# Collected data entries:
________

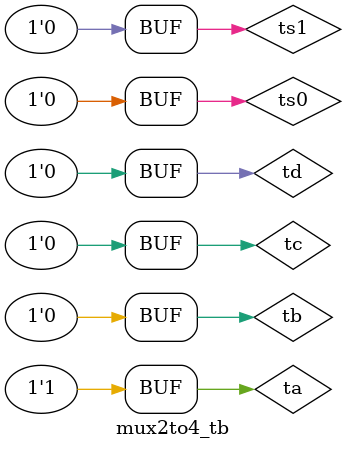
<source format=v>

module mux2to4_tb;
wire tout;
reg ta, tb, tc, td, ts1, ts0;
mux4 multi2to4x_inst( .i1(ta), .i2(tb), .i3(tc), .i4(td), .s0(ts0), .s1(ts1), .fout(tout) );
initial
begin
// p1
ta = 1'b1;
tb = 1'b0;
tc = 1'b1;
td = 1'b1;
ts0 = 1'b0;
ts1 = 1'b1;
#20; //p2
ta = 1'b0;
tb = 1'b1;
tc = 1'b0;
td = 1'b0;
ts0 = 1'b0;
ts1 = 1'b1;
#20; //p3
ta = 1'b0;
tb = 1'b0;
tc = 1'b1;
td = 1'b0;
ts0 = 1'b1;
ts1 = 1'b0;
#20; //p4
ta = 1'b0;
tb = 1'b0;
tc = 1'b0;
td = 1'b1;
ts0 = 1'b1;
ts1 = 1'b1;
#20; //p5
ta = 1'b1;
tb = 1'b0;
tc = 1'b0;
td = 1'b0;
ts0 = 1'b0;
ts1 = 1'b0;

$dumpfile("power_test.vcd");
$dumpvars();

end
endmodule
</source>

________

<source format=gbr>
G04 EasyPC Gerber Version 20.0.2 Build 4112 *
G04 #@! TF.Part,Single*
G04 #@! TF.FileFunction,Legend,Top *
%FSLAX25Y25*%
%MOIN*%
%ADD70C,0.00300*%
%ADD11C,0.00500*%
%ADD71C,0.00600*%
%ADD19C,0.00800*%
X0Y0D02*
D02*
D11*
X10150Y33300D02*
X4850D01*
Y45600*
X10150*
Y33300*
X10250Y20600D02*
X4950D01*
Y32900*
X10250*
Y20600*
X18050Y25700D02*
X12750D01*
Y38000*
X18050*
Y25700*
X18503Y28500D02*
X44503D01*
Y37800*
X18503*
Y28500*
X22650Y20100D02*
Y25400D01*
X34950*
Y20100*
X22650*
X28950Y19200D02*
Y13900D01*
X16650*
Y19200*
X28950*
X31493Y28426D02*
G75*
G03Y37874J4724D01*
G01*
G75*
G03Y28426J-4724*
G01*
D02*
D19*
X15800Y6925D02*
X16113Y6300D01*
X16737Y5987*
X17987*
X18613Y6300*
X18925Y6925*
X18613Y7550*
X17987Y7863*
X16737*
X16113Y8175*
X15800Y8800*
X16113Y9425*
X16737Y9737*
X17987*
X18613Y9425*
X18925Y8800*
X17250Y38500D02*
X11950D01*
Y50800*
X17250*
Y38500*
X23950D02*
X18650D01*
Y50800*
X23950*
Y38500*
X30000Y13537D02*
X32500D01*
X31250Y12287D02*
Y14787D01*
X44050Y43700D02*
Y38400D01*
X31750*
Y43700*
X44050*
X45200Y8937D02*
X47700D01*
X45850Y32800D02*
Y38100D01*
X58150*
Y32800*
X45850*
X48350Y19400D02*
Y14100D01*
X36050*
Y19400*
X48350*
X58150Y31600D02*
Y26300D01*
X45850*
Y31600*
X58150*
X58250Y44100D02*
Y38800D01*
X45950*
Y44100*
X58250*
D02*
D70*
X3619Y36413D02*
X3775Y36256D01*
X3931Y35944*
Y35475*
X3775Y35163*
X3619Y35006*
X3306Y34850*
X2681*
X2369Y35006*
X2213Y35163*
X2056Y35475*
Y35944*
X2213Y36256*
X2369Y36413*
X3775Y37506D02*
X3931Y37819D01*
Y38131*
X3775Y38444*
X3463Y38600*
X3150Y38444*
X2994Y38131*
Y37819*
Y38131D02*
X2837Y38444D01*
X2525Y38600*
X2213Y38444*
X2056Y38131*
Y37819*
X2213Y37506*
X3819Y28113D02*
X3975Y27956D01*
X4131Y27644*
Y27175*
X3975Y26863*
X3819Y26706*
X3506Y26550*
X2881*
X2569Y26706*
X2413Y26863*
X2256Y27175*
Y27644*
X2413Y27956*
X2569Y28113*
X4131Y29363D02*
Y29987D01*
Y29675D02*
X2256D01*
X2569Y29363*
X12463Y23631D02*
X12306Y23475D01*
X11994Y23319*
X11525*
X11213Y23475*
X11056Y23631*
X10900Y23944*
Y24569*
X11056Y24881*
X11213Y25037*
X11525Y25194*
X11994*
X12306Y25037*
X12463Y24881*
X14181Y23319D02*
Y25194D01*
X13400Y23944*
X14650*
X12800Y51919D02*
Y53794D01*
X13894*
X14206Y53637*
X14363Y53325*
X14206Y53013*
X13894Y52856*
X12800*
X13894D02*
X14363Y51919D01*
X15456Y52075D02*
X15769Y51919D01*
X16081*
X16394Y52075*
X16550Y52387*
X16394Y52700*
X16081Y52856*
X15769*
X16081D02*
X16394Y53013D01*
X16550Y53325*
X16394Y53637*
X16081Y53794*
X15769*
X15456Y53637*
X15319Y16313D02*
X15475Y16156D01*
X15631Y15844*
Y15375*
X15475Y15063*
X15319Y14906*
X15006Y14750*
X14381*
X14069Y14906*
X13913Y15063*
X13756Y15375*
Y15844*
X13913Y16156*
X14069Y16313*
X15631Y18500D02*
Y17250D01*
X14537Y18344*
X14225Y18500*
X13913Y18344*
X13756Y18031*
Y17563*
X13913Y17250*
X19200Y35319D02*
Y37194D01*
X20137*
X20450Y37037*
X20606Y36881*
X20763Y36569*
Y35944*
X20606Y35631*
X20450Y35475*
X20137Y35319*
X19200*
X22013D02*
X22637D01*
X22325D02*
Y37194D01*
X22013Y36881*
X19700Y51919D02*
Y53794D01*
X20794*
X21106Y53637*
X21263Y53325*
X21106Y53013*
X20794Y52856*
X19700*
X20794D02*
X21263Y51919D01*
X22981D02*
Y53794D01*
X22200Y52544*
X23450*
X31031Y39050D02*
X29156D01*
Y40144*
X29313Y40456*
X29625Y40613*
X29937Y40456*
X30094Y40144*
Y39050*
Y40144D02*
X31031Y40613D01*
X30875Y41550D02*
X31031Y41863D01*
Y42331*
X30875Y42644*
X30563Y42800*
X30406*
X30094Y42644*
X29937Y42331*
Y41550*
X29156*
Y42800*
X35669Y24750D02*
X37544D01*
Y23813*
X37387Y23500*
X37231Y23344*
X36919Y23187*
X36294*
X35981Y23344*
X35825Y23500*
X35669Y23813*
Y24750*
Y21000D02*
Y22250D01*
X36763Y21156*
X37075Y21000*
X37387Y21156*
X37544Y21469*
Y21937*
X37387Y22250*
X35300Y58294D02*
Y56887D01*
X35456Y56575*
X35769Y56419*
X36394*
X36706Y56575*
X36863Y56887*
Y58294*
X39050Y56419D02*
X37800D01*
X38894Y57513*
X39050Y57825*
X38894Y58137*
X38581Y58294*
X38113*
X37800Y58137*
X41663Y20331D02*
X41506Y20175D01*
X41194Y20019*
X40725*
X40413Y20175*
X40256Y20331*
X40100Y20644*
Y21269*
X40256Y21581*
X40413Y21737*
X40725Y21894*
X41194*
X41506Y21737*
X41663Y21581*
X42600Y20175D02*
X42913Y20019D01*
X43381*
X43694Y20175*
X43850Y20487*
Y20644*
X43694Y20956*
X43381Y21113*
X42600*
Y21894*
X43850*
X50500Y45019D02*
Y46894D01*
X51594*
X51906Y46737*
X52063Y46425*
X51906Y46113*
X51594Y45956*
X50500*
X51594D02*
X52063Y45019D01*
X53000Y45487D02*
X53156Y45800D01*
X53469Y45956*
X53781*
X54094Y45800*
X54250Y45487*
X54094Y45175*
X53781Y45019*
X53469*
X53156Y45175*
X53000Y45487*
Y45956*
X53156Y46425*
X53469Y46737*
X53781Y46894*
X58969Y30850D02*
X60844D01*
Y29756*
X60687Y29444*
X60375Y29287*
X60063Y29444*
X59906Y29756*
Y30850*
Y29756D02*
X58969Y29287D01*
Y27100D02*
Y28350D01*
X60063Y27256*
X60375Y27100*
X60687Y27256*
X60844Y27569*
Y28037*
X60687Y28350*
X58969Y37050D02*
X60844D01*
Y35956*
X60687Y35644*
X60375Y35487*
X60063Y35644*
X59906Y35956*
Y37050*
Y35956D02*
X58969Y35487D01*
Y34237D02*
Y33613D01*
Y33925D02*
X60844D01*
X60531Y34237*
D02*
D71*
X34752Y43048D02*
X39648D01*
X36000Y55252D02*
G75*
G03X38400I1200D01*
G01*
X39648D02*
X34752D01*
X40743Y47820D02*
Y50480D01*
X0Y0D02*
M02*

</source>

________

# TASK BRIEF:
Search the entries for the word "source" and copy every line that has it.

# SOLVED PROBLEM:
<source format=v>
</source>
<source format=gbr>
</source>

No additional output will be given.